Text segment:
"""

Updated: Oct 26
Whether caused by an attack on power grid infrastructure, a design deficiency, or human error, wide area blackouts are a threat to electric power grid reliability. They lead to disruption of everything that requires electric power to function, from industrial manufacturing to residential air conditioning and wireless internet.
The risk of wide area blackouts is a critical issue that can be addressed with risk assessments and enhancements to the existing electric power grid. But what exactly is a wide area blackout and why are they cause for concern?
In this new series, I will address these and other questions on the topic of wide area blackouts, including what triggers a wide area blackout, as well as upgrades to the electric power grid that can minimize the risk. First, let’s explore what a wide area blackout is, how they occur, and why they are cause for concern.
Wide Area Blackouts Defined
A wide area blackout occurs when part of the electric power transmission system collapses, interrupting the flow of electric power to 250,000 customers or more. This is equivalent to shutting off electric power at 20 large neighborhood substations, leaving all the surrounding neighborhoods without power for several hours to days.
Several well-known wide area blackouts have occurred, including the Northeast blackout of 1965, Northeast blackout of 2003, and the Pacific southwest blackout of 2011. During these historic blackouts, power grid collapse resulted in simultaneous loss of electric power across several states.
The blackouts in 1965, 2003, and 2011 were caused by human error (lack of attention to detail). The northeast blackout of 1965 occurred when circuit breakers connected to five 230 KV transmission lines opened in 2 seconds. The Northeast blackout of 2003 occurred when a 345 KV transmission line sagged into trees while the power grid was experiencing low voltage. The Pacific southwest blackout of 2011 occurred when a 500 KV air break switch was opened at the wrong time.
More recently, the United Kingdom blackout of 2019 occurred when two large generators tripped offline nearly simultaneously. This blackout was caused by a design deficiency.
Luckily, each of these blackouts required minimal repairs and power was restored in less than 24 hours. However, this may not be the case for future wide area blackouts.
What Causes Wide Area Blackouts
Wide area blackouts are caused by mismatches between energy production and energy consumption. During normal system operation, energy produced is equal to energy consumed; this is illustrated in Figure 1, where the beam is perfectly balanced on the balance point.
When customer load increases, the amount of power produced at power plants is ramped up to match energy with load. When customer load decreases, the amount of power produced at power plants is ramped down to match energy with load.
Figure 2 shows power grid operations during fault conditions. When faults occur, the transfer path between energy production facilities and consumers becomes distorted. Additionally, the amount of energy transmitted from production facilities and the amount of energy required by consumers are both reduced. The amount of distortion is a function of initial conditions. The distortions and changes occur in much less than one second.

"""

The input:
"""

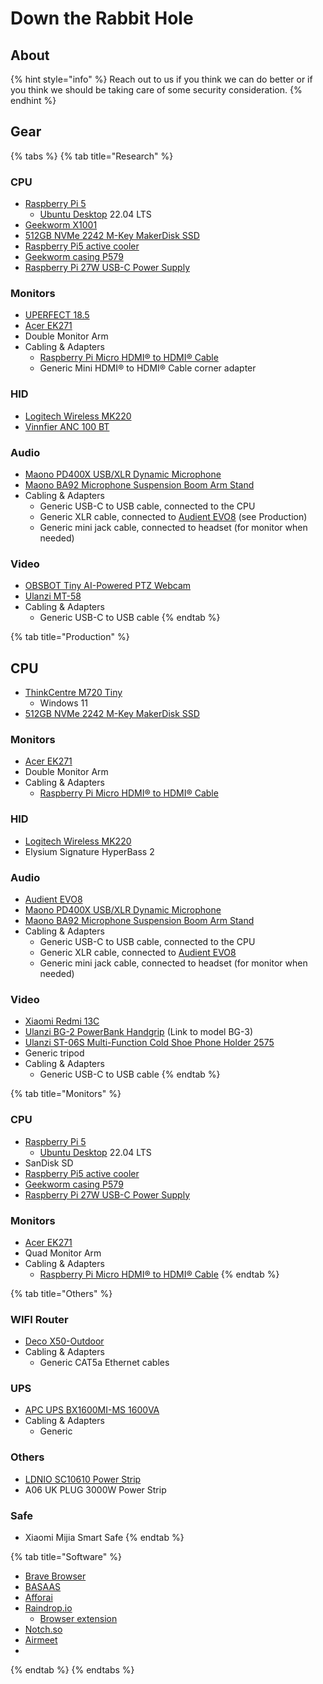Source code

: # Down the Rabbit Hole

## About





{% hint style="info" %}
Reach out to us if you think we can do better or if you think we should be taking care of some security consideration.
{% endhint %}

## Gear





{% tabs %}
{% tab title="Research" %}
### CPU

* [Raspberry Pi 5](https://www.raspberrypi.com/products/raspberry-pi-5/)
  * [Ubuntu Desktop](https://ubuntu.com/desktop) 22.04 LTS
* [Geekworm X1001](https://geekworm.com/collections/raspberry-pi/products/x1001)
* [512GB NVMe 2242 M-Key MakerDisk SSD](https://my.cytron.io/p-nvme-2242-b-plus-m-key-makerdisk-ssd-512gb-preloaded-with-rpi-os)
* [Raspberry Pi5 active cooler](https://www.raspberrypi.com/products/active-cooler/)
* [Geekworm casing P579](https://geekworm.com/collections/raspberry-pi/products/p579)
* [Raspberry Pi 27W USB-C Power Supply](https://www.raspberrypi.com/products/27w-power-supply/)

### Monitors

* [UPERFECT 18.5](https://www.uperfectmonitor.com/products/18-inch-monitor-hdmi)
* [Acer EK271](https://www.acer.com/ee-en/monitors/essential/et1/pdp/UM.HE1EE.001)
* Double Monitor Arm
* Cabling & Adapters
  * [Raspberry Pi Micro HDMI® to HDMI® Cable](https://www.raspberrypi.com/products/micro-hdmi-to-standard-hdmi-a-cable/)
  * Generic Mini HDMI® to HDMI® Cable corner adapter

### HID

* [Logitech Wireless MK220](https://www.logitech.com/en-eu/products/combos/mk220-compact-keyboard-mouse.920-003168.html)
* [Vinnfier ANC 100 BT](https://myvinnfier.com/index.php?id\_product=131\&controller=product)

### Audio

* [Maono PD400X USB/XLR Dynamic Microphone](https://www.maono.com/products/maono-pd400x-usb-xlr-podcasting-microphone)
* [Maono BA92 Microphone Suspension Boom Arm Stand](https://www.maono.com/products/maono-ba92-microphone-boom-arm-stand)
* Cabling & Adapters
  * Generic USB-C to USB cable, connected to the CPU
  * Generic XLR cable, connected to [Audient EVO8](https://evo.audio/products/audio-interfaces/evo-8/overview/) (see Production)
  * Generic mini jack cable, connected to headset (for monitor when needed)

### Video

* [OBSBOT Tiny AI-Powered PTZ Webcam](https://www.obsbot.com/store/products/tiny-series?product\_id=93f201efde484)
* [Ulanzi MT-58](https://www.ulanzi.com/products/ulanzi-selfie-stick-pole-for-gopro-insta360-dji-3031)
* Cabling & Adapters
  * Generic USB-C to USB cable
{% endtab %}

{% tab title="Production" %}
## CPU

* [ThinkCentre M720 Tiny](https://www.lenovo.com/us/en/p/desktops/thinkcentre/m-series-tiny/thinkcentre-m720q/11tc1mtm72q)
  * Windows 11
* [512GB NVMe 2242 M-Key MakerDisk SSD](https://my.cytron.io/p-nvme-2242-b-plus-m-key-makerdisk-ssd-512gb-preloaded-with-rpi-os)

### Monitors

* [Acer EK271](https://www.acer.com/ee-en/monitors/essential/et1/pdp/UM.HE1EE.001)
* Double Monitor Arm
* Cabling & Adapters
  * [Raspberry Pi Micro HDMI® to HDMI® Cable](https://www.raspberrypi.com/products/micro-hdmi-to-standard-hdmi-a-cable/)

### HID

* [Logitech Wireless MK220](https://www.logitech.com/en-eu/products/combos/mk220-compact-keyboard-mouse.920-003168.html)
* Elysium Signature HyperBass 2

### Audio

* [Audient EVO8](https://evo.audio/products/audio-interfaces/evo-8/overview/)
* [Maono PD400X USB/XLR Dynamic Microphone](https://www.maono.com/products/maono-pd400x-usb-xlr-podcasting-microphone)
* [Maono BA92 Microphone Suspension Boom Arm Stand](https://www.maono.com/products/maono-ba92-microphone-boom-arm-stand)
* Cabling & Adapters
  * Generic USB-C to USB cable, connected to the CPU
  * Generic XLR cable, connected to [Audient EVO8](https://evo.audio/products/audio-interfaces/evo-8/overview/)
  * Generic mini jack cable, connected to headset (for monitor when needed)

### Video

* [Xiaomi Redmi 13C](https://www.mi.com/global/product/redmi-13c/)
* [Ulanzi BG-2 PowerBank Handgrip](https://www.ulanzi.com/collections/handgrips/products/bg-3-power-handgrip-2066) (Link to model BG-3)
* [Ulanzi ST-06S Multi-Function Cold Shoe Phone Holder 2575](https://www.ulanzi.com/products/ulanzi-st-06s-multi-function-phone-holder)
* Generic tripod
* Cabling & Adapters
  * Generic USB-C to USB cable
{% endtab %}

{% tab title="Monitors" %}
### CPU

* [Raspberry Pi 5](https://www.raspberrypi.com/products/raspberry-pi-5/)
  * [Ubuntu Desktop](https://ubuntu.com/desktop) 22.04 LTS
* SanDisk SD
* [Raspberry Pi5 active cooler](https://www.raspberrypi.com/products/active-cooler/)
* [Geekworm casing P579](https://geekworm.com/collections/raspberry-pi/products/p579)
* [Raspberry Pi 27W USB-C Power Supply](https://www.raspberrypi.com/products/27w-power-supply/)

### Monitors

* [Acer EK271](https://www.acer.com/ee-en/monitors/essential/et1/pdp/UM.HE1EE.001)
* Quad Monitor Arm
* Cabling & Adapters
  * [Raspberry Pi Micro HDMI® to HDMI® Cable](https://www.raspberrypi.com/products/micro-hdmi-to-standard-hdmi-a-cable/)
{% endtab %}

{% tab title="Others" %}
### WIFI Router

* [Deco X50-Outdoor](https://www.tp-link.com/us/deco-mesh-wifi/product-family/deco-x50-outdoor/)
* Cabling & Adapters
  * Generic CAT5a Ethernet cables

### UPS

* [APC UPS BX1600MI-MS 1600VA](https://www.apc.com/id/en/product/BX1600MI-MS/apc-backups-1600va-230v-avr-4-universal-outlets/)
* Cabling & Adapters
  * Generic&#x20;

### Others

* [LDNIO SC10610 Power Strip](https://www.ldnio.com/product/10-ac-outlets-universal-power-strip-sc10610.html)
* A06 UK PLUG 3000W Power Strip

### Safe

* Xiaomi Mijia Smart Safe
{% endtab %}

{% tab title="Software" %}
* [Brave Browser](https://brave.com/)
* [BASAAS](https://www.basaas.com/)
* [Afforai](https://afforai.com/)
* [Raindrop.io](https://raindrop.io/)
  * [Browser extension](https://raindrop.io/download)
* [Notch.so](https://www.notch.so/)
* [Airmeet](https://www.airmeet.com/)
*
{% endtab %}
{% endtabs %}



























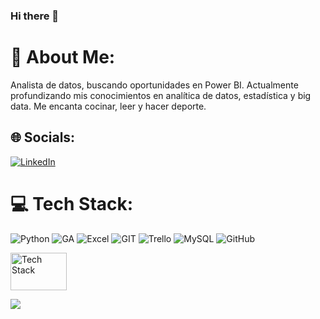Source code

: ### Hi there 👋

# 💫 About Me:
Analista de datos, buscando oportunidades en Power BI.
Actualmente profundizando mis conocimientos en analítica de datos, estadística y big data.
Me encanta cocinar, leer y hacer deporte.


## 🌐 Socials:
[![LinkedIn](https://img.shields.io/badge/LinkedIn-%230077B5.svg?logo=linkedin&logoColor=white)](https://www.linkedin.com/in/lucasgomezdataanalyst/) 

# 💻 Tech Stack:
![Python](https://img.shields.io/badge/python-3670A0?style=for-the-badge&logo=python&logoColor=ffdd54) 
![GA](https://img.shields.io/badge/Google%20Analytics-E37400?style=for-the-badge&logo=google%20analytics&logoColor=white)
![Excel](https://img.shields.io/badge/Microsoft_Excel-217346?style=for-the-badge&logo=microsoft-excel&logoColor=white)
![GIT](https://img.shields.io/badge/Git-fc6d26?style=for-the-badge&logo=git&logoColor=white) ![Trello](https://img.shields.io/badge/Trello-%23026AA7.svg?style=for-the-badge&logo=Trello&logoColor=white) ![MySQL](https://img.shields.io/badge/mysql-%2300f.svg?style=for-the-badge&logo=mysql&logoColor=white) ![GitHub](https://img.shields.io/badge/GitHub-%23121011.svg?style=for-the-badge&logo=github&logoColor=white)
<div align="left">
    <img src="https://res.cloudinary.com/hevo/image/upload/c_scale,w_848,h_476,dpr_1.3636363636363635/f_auto,q_auto/v1685882496/hevo-learn-1/microsoft-power-bi-logo_151265f430f.png?_i=AA" alt="Tech Stack" width="90" height="60">
</div>


[![](https://visitcount.itsvg.in/api?id=lucasnag&icon=0&color=0)](https://visitcount.itsvg.in)
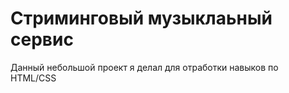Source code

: # Стриминговый музыклаьный сервис

Данный небольшой проект я делал для отработки навыков по HTML/CSS

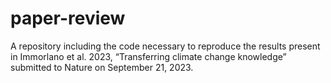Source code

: # paper-review
A repository including the code necessary to reproduce the results present in Immorlano et al. 2023, “Transferring climate change knowledge” submitted to Nature on September 21, 2023.
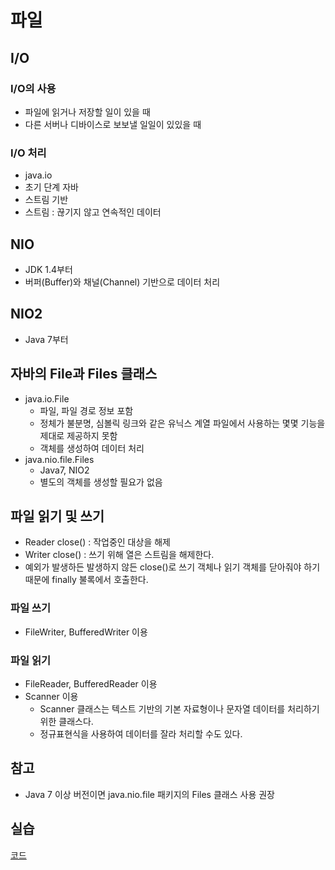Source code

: # 파일
## I/O
### I/O의 사용
* 파일에 읽거나 저장할 일이 있을 때
* 다른 서버나 디바이스로 보보낼  일일이  있있을 때

### I/O 처리 
* java.io
* 초기 단계 자바
* 스트림 기반
* 스트림 : 끊기지 않고 연속적인 데이터

## NIO
* JDK 1.4부터
* 버퍼(Buffer)와 채널(Channel) 기반으로 데이터 처리

## NIO2
* Java 7부터

## 자바의 File과 Files 클래스
* java.io.File
	* 파일, 파일 경로 정보 포함
	* 정체가 불분명, 심볼릭 링크와 같은 유닉스 계열 파일에서 사용하는 몇몇 기능을 제대로 제공하지 못함
	* 객체를 생성하여 데이터 처리
* java.nio.file.Files
	* Java7, NIO2
	* 별도의 객체를 생성할 필요가 없음
## 파일 읽기 및 쓰기
* Reader close() : 작업중인 대상을 해제
* Writer close() : 쓰기 위해 열은 스트림을 해제한다.
* 예외가 발생하든 발생하지 않든 close()로 쓰기 객체나 읽기 객체를 닫아줘야 하기 때문에 finally 불록에서 호출한다.

### 파일 쓰기
* FileWriter, BufferedWriter 이용

### 파일 읽기
* FileReader, BufferedReader 이용
* Scanner 이용
	* Scanner 클래스는 텍스트 기반의 기본 자료형이나 문자열 데이터를 처리하기 위한 클래스다.
	* 정규표현식을 사용하여 데이터를 잘라 처리할 수도 있다.
## 참고
* Java 7 이상 버전이면 java.nio.file 패키지의 Files 클래스 사용 권장
## 실습
[코드](./code/io)
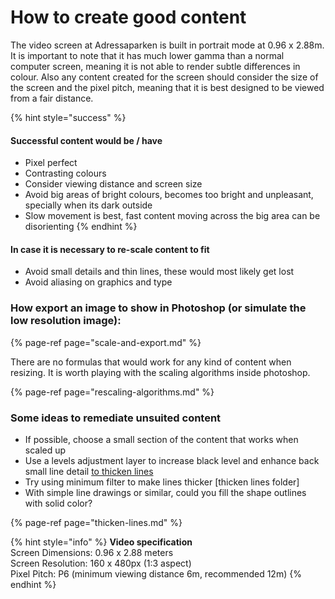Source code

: # How to create good content

The video screen at Adressaparken is built in portrait mode at 0.96 x 2.88m. It is important to note that it has much lower gamma than a normal computer screen, meaning it is not able to render subtle differences in colour. Also any content created for the screen should consider the size of the screen and the pixel pitch, meaning that it is best designed to be viewed from a fair distance.

{% hint style="success" %}
#### Successful content would be / have

* Pixel perfect
* Contrasting colours
* Consider viewing distance and screen size
* Avoid big areas of bright colours, becomes too bright and unpleasant, specially when its dark outside
* Slow movement is best, fast content moving across the big area can be disorienting
{% endhint %}

#### In case it is necessary to re-scale content to fit

* Avoid small details and thin lines, these would most likely get lost
* Avoid aliasing on graphics and type

### How export an image to show in Photoshop \(or simulate the low resolution image\):

{% page-ref page="scale-and-export.md" %}

There are no formulas that would work for any kind of content when resizing. It is worth playing with the scaling algorithms inside photoshop. 

{% page-ref page="rescaling-algorithms.md" %}

### Some ideas to remediate unsuited content 

* If possible, choose a small section of the content that works when scaled up
* Use a levels adjustment layer to increase black level and enhance back small line detail  [to thicken lines](thicken-lines.md)
* Try using minimum filter to make lines thicker \[thicken lines folder\]
* With simple line drawings or similar, could you fill the shape outlines with solid color?

{% page-ref page="thicken-lines.md" %}

{% hint style="info" %}
**Video specification**  
Screen Dimensions: 0.96 x 2.88 meters  
Screen Resolution: 160 x 480px \(1:3 aspect\)  
Pixel Pitch: P6 \(minimum viewing distance 6m, recommended 12m\)
{% endhint %}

"""

Your tasks:
#1 In the blackouts text, what caused the Pacific southwest blackout of 2011?
#2 In the records, copy out the lines from the one containing "## 자바의 File과 Files 클래스" to the one containing "작업중인 대상을 해제", keeping both of those lines.

Answers for the tasks:
#1 A 500 KV air break switch was opened at the wrong time.

#2
## 자바의 File과 Files 클래스
* java.io.File
	* 파일, 파일 경로 정보 포함
	* 정체가 불분명, 심볼릭 링크와 같은 유닉스 계열 파일에서 사용하는 몇몇 기능을 제대로 제공하지 못함
	* 객체를 생성하여 데이터 처리
* java.nio.file.Files
	* Java7, NIO2
	* 별도의 객체를 생성할 필요가 없음
## 파일 읽기 및 쓰기
* Reader close() : 작업중인 대상을 해제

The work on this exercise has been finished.